ACTIVITY: Format all of the items below as a numbered list, omitting any blank lines.

[Saved data entries]
################

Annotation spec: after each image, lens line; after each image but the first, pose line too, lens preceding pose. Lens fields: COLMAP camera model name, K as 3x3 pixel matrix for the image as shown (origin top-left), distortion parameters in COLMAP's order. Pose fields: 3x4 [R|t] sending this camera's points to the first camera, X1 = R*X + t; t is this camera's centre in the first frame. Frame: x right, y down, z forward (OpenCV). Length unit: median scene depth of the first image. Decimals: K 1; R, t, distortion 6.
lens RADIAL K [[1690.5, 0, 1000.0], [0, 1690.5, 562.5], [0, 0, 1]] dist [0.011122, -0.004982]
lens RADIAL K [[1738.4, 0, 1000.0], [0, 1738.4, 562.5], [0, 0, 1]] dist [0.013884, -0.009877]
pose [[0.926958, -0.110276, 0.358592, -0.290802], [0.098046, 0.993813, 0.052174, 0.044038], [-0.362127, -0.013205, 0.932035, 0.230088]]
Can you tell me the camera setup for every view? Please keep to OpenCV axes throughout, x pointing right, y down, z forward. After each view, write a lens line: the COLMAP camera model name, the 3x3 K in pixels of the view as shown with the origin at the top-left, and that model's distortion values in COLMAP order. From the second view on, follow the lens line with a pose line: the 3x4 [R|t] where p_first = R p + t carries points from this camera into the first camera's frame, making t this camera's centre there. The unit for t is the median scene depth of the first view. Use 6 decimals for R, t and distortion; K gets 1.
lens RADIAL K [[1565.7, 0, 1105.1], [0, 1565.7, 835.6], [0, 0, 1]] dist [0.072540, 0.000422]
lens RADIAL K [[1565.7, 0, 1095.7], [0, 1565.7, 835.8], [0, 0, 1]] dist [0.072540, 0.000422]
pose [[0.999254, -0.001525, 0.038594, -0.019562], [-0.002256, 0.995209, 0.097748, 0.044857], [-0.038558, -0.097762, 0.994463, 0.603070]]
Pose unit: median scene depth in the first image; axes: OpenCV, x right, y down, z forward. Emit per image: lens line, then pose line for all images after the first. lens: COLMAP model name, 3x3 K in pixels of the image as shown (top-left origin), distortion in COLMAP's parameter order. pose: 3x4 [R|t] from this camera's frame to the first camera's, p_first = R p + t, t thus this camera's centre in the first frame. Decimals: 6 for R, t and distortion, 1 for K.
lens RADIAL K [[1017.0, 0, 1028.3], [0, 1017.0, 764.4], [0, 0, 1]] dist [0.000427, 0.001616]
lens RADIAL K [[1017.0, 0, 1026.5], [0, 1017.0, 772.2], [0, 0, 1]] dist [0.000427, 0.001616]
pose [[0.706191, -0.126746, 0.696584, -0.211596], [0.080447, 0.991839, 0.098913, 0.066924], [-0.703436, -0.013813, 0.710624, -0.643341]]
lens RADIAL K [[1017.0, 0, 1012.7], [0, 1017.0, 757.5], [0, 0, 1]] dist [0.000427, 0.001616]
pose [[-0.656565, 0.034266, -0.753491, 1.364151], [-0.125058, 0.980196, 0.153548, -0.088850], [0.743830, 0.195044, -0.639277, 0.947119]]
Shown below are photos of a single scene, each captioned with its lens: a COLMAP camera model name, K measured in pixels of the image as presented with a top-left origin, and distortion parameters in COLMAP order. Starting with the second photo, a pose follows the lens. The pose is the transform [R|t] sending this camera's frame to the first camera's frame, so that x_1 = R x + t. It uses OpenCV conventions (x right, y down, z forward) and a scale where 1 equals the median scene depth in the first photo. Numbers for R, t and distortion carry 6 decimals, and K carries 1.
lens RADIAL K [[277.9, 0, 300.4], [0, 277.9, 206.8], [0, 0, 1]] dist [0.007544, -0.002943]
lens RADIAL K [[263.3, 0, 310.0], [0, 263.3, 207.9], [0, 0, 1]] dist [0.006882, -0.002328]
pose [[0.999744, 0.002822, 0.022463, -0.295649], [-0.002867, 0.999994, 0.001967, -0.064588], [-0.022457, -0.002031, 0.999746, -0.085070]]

################

SOLUTION:
1. Annotation spec: after each image, lens line; after each image but the first, pose line too, lens preceding pose. Lens fields: COLMAP camera model name, K as 3x3 pixel matrix for the image as shown (origin top-left), distortion parameters in COLMAP's order. Pose fields: 3x4 [R|t] sending this camera's points to the first camera, X1 = R*X + t; t is this camera's centre in the first frame. Frame: x right, y down, z forward (OpenCV). Length unit: median scene depth of the first image. Decimals: K 1; R, t, distortion 6.
2. lens RADIAL K [[1690.5, 0, 1000.0], [0, 1690.5, 562.5], [0, 0, 1]] dist [0.011122, -0.004982]
3. lens RADIAL K [[1738.4, 0, 1000.0], [0, 1738.4, 562.5], [0, 0, 1]] dist [0.013884, -0.009877]
4. pose [[0.926958, -0.110276, 0.358592, -0.290802], [0.098046, 0.993813, 0.052174, 0.044038], [-0.362127, -0.013205, 0.932035, 0.230088]]
5. Can you tell me the camera setup for every view? Please keep to OpenCV axes throughout, x pointing right, y down, z forward. After each view, write a lens line: the COLMAP camera model name, the 3x3 K in pixels of the view as shown with the origin at the top-left, and that model's distortion values in COLMAP order. From the second view on, follow the lens line with a pose line: the 3x4 [R|t] where p_first = R p + t carries points from this camera into the first camera's frame, making t this camera's centre there. The unit for t is the median scene depth of the first view. Use 6 decimals for R, t and distortion; K gets 1.
6. lens RADIAL K [[1565.7, 0, 1105.1], [0, 1565.7, 835.6], [0, 0, 1]] dist [0.072540, 0.000422]
7. lens RADIAL K [[1565.7, 0, 1095.7], [0, 1565.7, 835.8], [0, 0, 1]] dist [0.072540, 0.000422]
8. pose [[0.999254, -0.001525, 0.038594, -0.019562], [-0.002256, 0.995209, 0.097748, 0.044857], [-0.038558, -0.097762, 0.994463, 0.603070]]
9. Pose unit: median scene depth in the first image; axes: OpenCV, x right, y down, z forward. Emit per image: lens line, then pose line for all images after the first. lens: COLMAP model name, 3x3 K in pixels of the image as shown (top-left origin), distortion in COLMAP's parameter order. pose: 3x4 [R|t] from this camera's frame to the first camera's, p_first = R p + t, t thus this camera's centre in the first frame. Decimals: 6 for R, t and distortion, 1 for K.
10. lens RADIAL K [[1017.0, 0, 1028.3], [0, 1017.0, 764.4], [0, 0, 1]] dist [0.000427, 0.001616]
11. lens RADIAL K [[1017.0, 0, 1026.5], [0, 1017.0, 772.2], [0, 0, 1]] dist [0.000427, 0.001616]
12. pose [[0.706191, -0.126746, 0.696584, -0.211596], [0.080447, 0.991839, 0.098913, 0.066924], [-0.703436, -0.013813, 0.710624, -0.643341]]
13. lens RADIAL K [[1017.0, 0, 1012.7], [0, 1017.0, 757.5], [0, 0, 1]] dist [0.000427, 0.001616]
14. pose [[-0.656565, 0.034266, -0.753491, 1.364151], [-0.125058, 0.980196, 0.153548, -0.088850], [0.743830, 0.195044, -0.639277, 0.947119]]
15. Shown below are photos of a single scene, each captioned with its lens: a COLMAP camera model name, K measured in pixels of the image as presented with a top-left origin, and distortion parameters in COLMAP order. Starting with the second photo, a pose follows the lens. The pose is the transform [R|t] sending this camera's frame to the first camera's frame, so that x_1 = R x + t. It uses OpenCV conventions (x right, y down, z forward) and a scale where 1 equals the median scene depth in the first photo. Numbers for R, t and distortion carry 6 decimals, and K carries 1.
16. lens RADIAL K [[277.9, 0, 300.4], [0, 277.9, 206.8], [0, 0, 1]] dist [0.007544, -0.002943]
17. lens RADIAL K [[263.3, 0, 310.0], [0, 263.3, 207.9], [0, 0, 1]] dist [0.006882, -0.002328]
18. pose [[0.999744, 0.002822, 0.022463, -0.295649], [-0.002867, 0.999994, 0.001967, -0.064588], [-0.022457, -0.002031, 0.999746, -0.085070]]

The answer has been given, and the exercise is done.